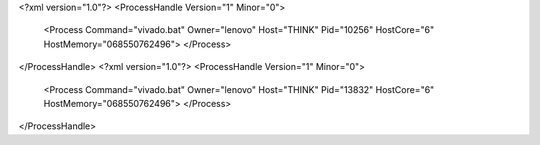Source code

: <?xml version="1.0"?>
<ProcessHandle Version="1" Minor="0">
    <Process Command="vivado.bat" Owner="lenovo" Host="THINK" Pid="10256" HostCore="6" HostMemory="068550762496">
    </Process>
</ProcessHandle>
<?xml version="1.0"?>
<ProcessHandle Version="1" Minor="0">
    <Process Command="vivado.bat" Owner="lenovo" Host="THINK" Pid="13832" HostCore="6" HostMemory="068550762496">
    </Process>
</ProcessHandle>

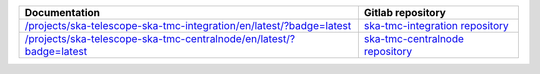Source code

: .. _sdp:

.. |int| replace:: `</projects/ska-telescope-ska-tmc-integration/en/latest/?badge=latest>`__
.. |int_repo| replace:: `ska-tmc-integration repository <https://gitlab.com/ska-telescope/ska-tmc-integration/>`__

.. |cn| replace:: `</projects/ska-telescope-ska-tmc-centralnode/en/latest/?badge=latest>`__
.. |cn_repo| replace:: `ska-tmc-centralnode repository <https://gitlab.com/ska-telescope/ska-tmc-centralnode/>`__


================ =================
Documentation    Gitlab repository
================ =================
|int|            |int_repo|
|cn|             |cn_repo|
================ =================
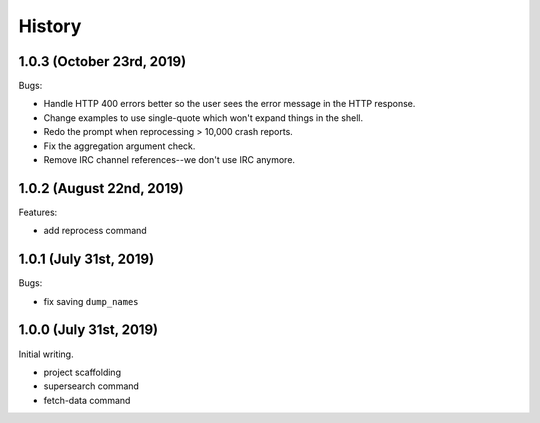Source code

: =======
History
=======

1.0.3 (October 23rd, 2019)
==========================

Bugs:

* Handle HTTP 400 errors better so the user sees the error message
  in the HTTP response.
* Change examples to use single-quote which won't expand things in
  the shell.
* Redo the prompt when reprocessing > 10,000 crash reports.
* Fix the aggregation argument check.
* Remove IRC channel references--we don't use IRC anymore.


1.0.2 (August 22nd, 2019)
=========================

Features:

* add reprocess command

1.0.1 (July 31st, 2019)
=======================

Bugs:

* fix saving ``dump_names``

1.0.0 (July 31st, 2019)
=======================

Initial writing.

* project scaffolding
* supersearch command
* fetch-data command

> **DIRECTIONS FOR THIS TASK**
Scan the records for the word "HostCore" and copy every line where it is found.

> **SOLUTION**
    <Process Command="vivado.bat" Owner="lenovo" Host="THINK" Pid="10256" HostCore="6" HostMemory="068550762496">
    <Process Command="vivado.bat" Owner="lenovo" Host="THINK" Pid="13832" HostCore="6" HostMemory="068550762496">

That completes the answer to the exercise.